= Kommanditgesellschaft =

German name for a limited partnership business entity

A Kommanditgesellschaft (abbreviated KG, /de/; from Kommandite + Gesellschaft) is the German name for a limited partnership business entity and is used in German, Belgian, Dutch, Austrian, and some other European legal systems. In Japan, it is called a gōshi gaisha. Its name derives from the commenda, an early Italian medieval form of limited partnership.

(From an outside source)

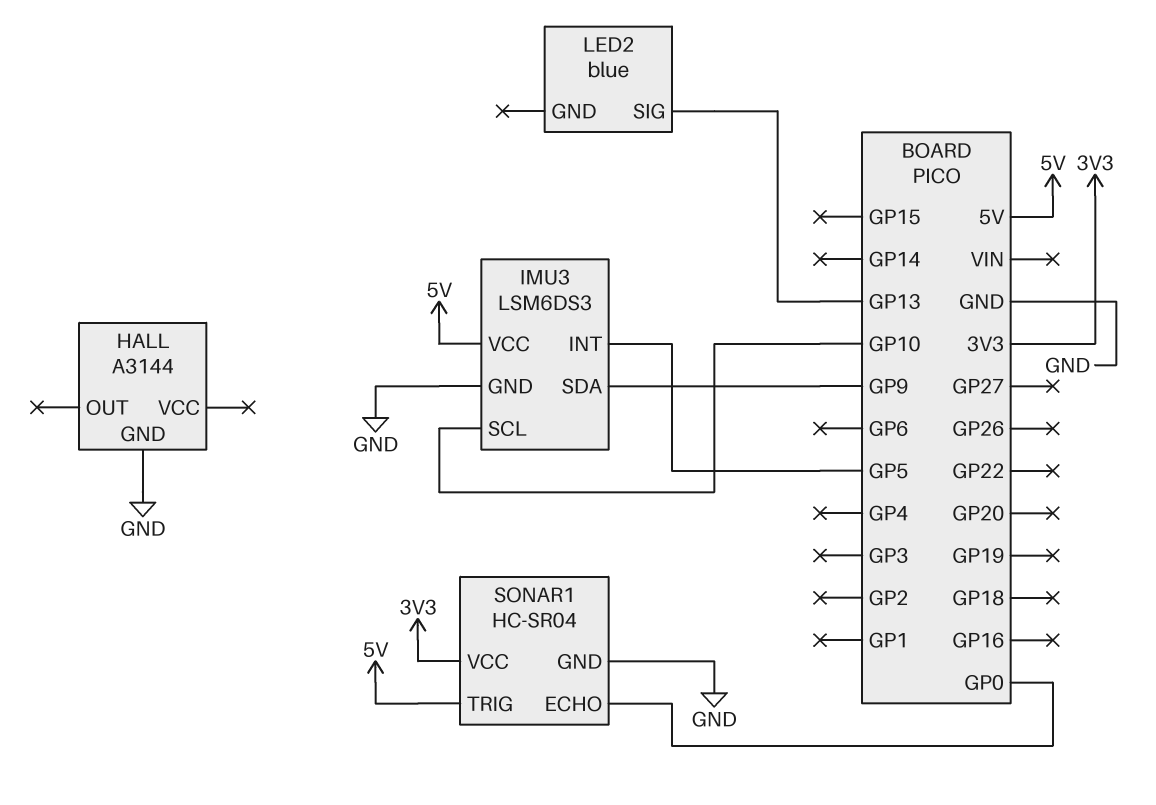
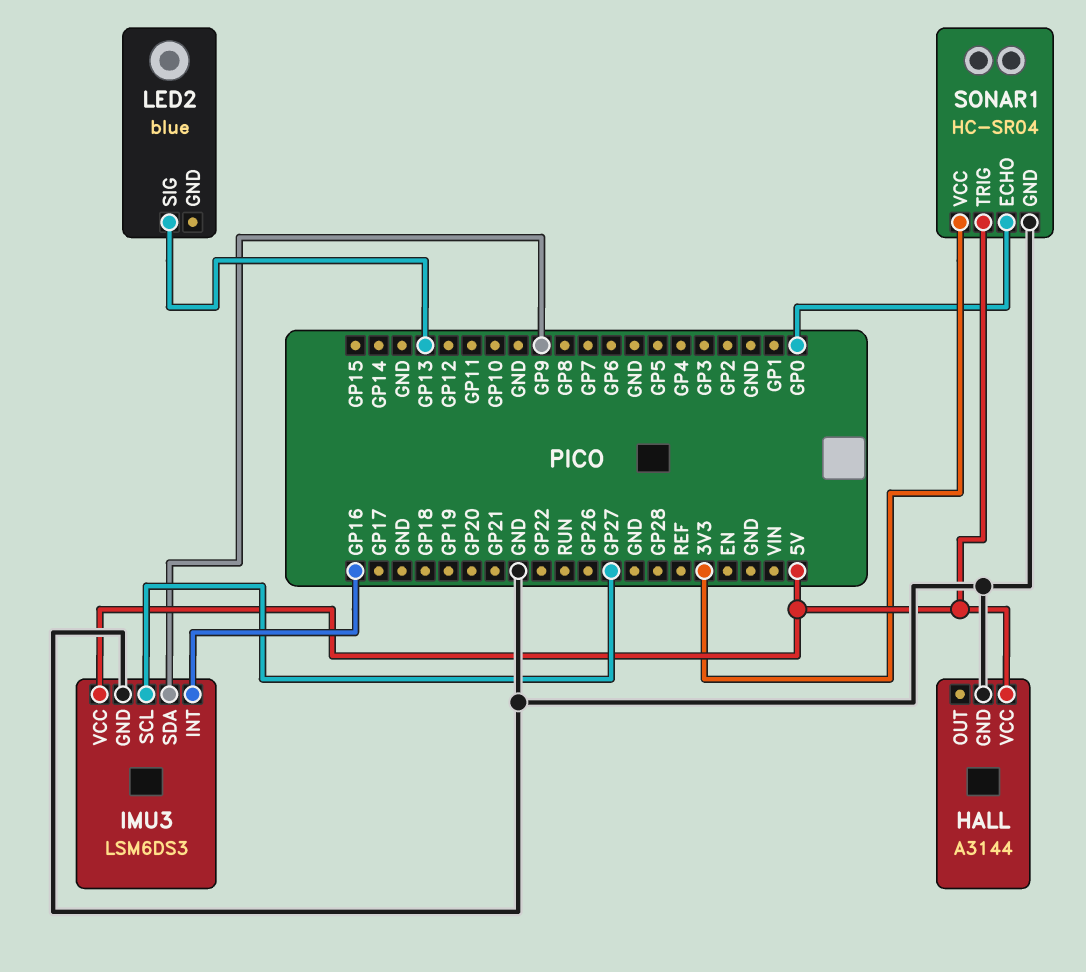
HALL pin VCC: none -> 5V
IMU3 pin INT: GP5 -> GP16
IMU3 pin SCL: GP10 -> GP27

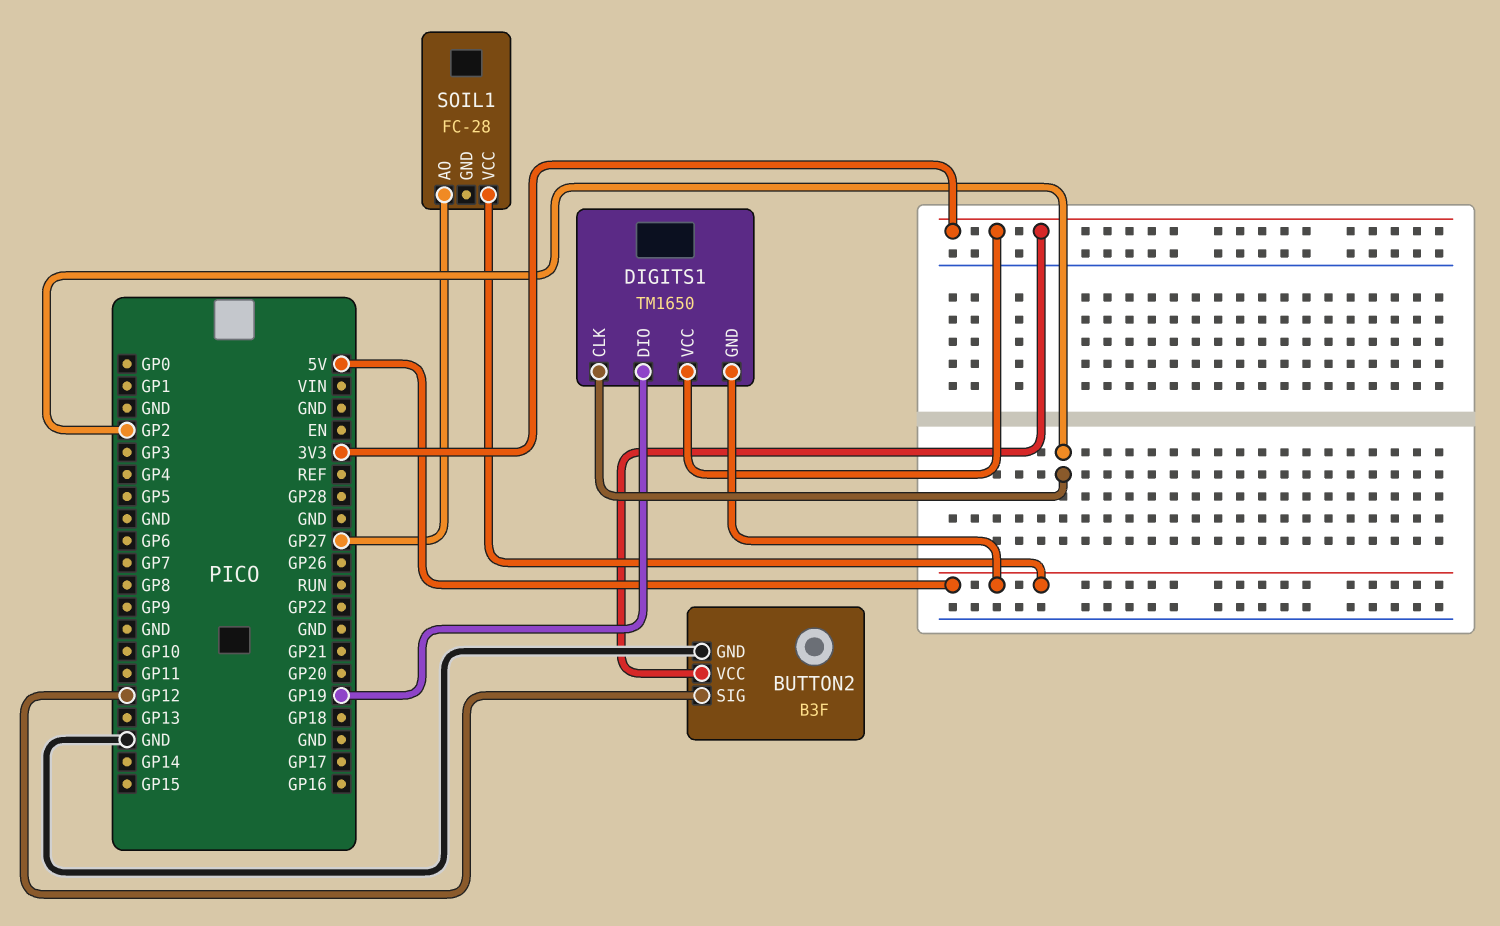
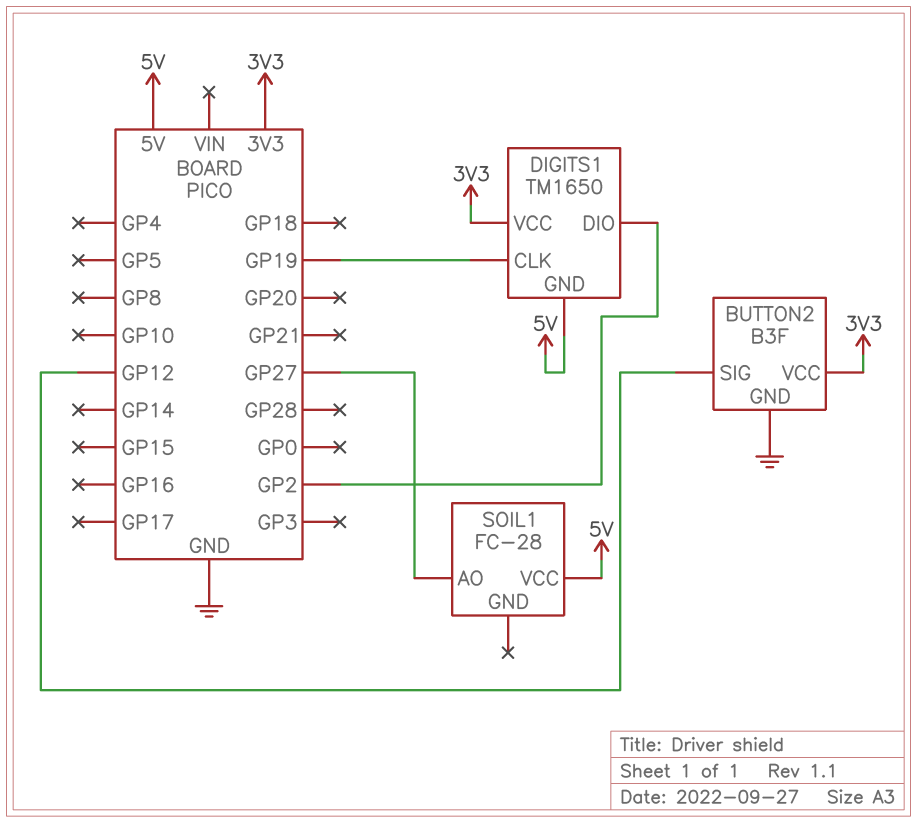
DIGITS1 pin CLK: GP2 -> GP19
DIGITS1 pin DIO: GP19 -> GP2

In Indonesia, it is legally called commanditaire vennootschap (CV) or Persekutuan Komanditer, derived from colonial Dutch administration.

== Description ==
Partnerships may be formed in the legal forms of General Partnership (Gesellschaft bürgerlichen Rechts, GbR), or specialized in trading (Offene Handelsgesellschaft, OHG), or Limited Partnership (Kommanditgesellschaft, KG).

In the OHG, all partners are fully liable for the partnership's debts, whereas in the KG there are general partners (Komplementär) with unlimited liability and limited partners (Kommanditisten) whose liability is restricted to their fixed contributions to the partnership. Although a partnership itself is not a legal entity, it may acquire rights and incur liabilities, acquire title to real estate and sue or be sued.

For example, a Gesellschaft mit beschränkter Haftung & Compagnie KG (GmbH & Co. KG) is a limited partnership with, typically, the sole general partner being a limited liability company. It can thus combine the advantages of a partnership with those of the limited liability of a corporation.

A dormant partnership (stille Gesellschaft) comes into existence when a person makes a contribution to an existing enterprise (company, partnership, sole proprietorship) and shares in the latter's profits. The dormant partner has no liability for the debts of the enterprise; in case of insolvency of the enterprise he is a creditor with the portion of his contribution not consumed by losses. Strictly speaking, the dormant partnership is nothing more than an 'undisclosed participation'.

A Civil-Law Association is not a legal entity and cannot sue or be sued. It is often used for single joint ventures (e.g. construction projects) and comes to an end when the joint project has been completed.

A Private Foundation (Privatstiftung) constitutes a conglomeration of property having legal personality but no shareholders; its activities involve managing its own funds and assets for the beneficiaries.